▶ _Exercise objective_:
In the part of the rows that opens with the line containing "These projects are" and runs through the end of the rows, switch "reviews" to "critiques" and give those lines again with nothing else changed.
(Given records)
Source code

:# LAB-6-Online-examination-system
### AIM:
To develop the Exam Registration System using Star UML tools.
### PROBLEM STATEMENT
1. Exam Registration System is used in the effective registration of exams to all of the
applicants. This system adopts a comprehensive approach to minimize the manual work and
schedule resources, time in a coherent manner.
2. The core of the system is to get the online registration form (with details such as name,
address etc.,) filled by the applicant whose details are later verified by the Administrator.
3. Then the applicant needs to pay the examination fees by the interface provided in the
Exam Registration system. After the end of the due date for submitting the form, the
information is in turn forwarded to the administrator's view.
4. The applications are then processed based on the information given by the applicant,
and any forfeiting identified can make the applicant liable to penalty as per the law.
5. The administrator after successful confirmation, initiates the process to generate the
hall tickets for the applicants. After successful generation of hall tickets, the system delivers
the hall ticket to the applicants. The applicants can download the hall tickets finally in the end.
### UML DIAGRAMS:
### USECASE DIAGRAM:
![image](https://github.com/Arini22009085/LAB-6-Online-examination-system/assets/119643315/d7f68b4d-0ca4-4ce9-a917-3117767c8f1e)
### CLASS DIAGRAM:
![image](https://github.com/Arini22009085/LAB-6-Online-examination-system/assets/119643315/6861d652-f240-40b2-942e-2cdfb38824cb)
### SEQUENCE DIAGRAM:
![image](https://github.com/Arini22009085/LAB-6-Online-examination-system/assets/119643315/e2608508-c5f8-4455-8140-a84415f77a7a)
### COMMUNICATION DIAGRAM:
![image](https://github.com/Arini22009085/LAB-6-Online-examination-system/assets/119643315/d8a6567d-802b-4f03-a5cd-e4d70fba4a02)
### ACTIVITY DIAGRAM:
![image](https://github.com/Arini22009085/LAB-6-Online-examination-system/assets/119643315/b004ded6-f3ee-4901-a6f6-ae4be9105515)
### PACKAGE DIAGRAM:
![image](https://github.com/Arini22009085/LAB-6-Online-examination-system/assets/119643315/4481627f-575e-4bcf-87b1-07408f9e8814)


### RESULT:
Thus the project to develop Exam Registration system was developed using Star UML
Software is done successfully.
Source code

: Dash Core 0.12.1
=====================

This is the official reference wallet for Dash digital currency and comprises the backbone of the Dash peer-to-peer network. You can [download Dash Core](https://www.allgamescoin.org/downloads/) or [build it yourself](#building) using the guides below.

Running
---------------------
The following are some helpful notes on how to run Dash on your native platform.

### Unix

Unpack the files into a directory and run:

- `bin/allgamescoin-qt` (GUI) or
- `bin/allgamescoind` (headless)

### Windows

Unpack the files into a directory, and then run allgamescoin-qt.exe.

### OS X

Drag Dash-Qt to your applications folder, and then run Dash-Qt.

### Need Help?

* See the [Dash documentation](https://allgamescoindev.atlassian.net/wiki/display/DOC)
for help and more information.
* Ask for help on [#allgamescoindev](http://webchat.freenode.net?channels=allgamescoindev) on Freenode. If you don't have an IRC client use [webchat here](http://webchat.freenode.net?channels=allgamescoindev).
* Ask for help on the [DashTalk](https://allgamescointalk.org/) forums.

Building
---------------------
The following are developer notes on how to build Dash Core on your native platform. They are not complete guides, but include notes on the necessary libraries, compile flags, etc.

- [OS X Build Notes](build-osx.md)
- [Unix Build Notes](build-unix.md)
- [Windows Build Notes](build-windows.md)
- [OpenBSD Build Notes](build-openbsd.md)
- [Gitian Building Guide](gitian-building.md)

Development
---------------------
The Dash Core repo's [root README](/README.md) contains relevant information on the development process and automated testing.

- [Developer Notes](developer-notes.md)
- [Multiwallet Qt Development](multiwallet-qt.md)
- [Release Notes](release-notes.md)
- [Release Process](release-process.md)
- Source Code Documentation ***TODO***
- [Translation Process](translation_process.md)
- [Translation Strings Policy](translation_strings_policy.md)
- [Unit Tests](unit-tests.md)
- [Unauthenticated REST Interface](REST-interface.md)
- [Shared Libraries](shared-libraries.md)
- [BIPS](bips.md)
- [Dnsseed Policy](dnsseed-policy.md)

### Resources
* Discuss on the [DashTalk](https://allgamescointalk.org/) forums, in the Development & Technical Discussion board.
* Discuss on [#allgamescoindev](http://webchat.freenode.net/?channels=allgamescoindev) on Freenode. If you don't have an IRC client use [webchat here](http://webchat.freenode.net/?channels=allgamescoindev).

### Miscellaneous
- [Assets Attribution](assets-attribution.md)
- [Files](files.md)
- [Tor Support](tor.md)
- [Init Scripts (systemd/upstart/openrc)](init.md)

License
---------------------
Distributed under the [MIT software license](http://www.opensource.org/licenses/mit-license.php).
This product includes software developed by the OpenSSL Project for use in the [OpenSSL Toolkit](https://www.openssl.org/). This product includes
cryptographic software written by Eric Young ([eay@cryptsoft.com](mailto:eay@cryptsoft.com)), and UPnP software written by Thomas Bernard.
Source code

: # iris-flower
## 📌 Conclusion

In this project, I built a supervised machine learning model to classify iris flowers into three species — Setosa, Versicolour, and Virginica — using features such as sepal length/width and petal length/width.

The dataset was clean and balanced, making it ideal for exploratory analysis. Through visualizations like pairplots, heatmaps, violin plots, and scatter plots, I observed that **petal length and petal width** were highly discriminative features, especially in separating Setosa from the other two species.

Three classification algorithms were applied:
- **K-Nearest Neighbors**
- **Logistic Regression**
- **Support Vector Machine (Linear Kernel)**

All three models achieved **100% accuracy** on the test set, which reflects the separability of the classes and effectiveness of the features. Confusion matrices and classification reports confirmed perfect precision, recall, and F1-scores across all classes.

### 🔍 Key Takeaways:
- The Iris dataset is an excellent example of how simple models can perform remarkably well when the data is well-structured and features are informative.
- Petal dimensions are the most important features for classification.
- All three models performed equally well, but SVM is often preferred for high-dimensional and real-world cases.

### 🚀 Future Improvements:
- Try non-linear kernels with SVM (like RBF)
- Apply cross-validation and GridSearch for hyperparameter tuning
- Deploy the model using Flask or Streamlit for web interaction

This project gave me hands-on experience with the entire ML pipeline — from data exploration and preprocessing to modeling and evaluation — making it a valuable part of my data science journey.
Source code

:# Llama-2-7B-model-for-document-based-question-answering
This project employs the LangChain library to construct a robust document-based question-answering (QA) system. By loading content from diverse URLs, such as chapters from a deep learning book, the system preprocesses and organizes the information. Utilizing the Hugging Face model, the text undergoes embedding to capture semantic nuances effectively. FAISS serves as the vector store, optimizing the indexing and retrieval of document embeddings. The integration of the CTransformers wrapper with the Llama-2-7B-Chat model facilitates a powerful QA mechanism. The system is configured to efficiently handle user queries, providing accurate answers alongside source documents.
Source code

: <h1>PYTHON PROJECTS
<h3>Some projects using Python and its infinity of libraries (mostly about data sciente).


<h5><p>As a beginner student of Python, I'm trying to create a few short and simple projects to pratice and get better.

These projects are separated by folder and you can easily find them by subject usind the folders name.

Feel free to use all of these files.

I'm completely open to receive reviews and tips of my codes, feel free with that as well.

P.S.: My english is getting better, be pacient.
(End Given records)
▶ _Task solution_:
These projects are separated by folder and you can easily find them by subject usind the folders name.

Feel free to use all of these files.

I'm completely open to receive critiques and tips of my codes, feel free with that as well.

P.S.: My english is getting better, be pacient.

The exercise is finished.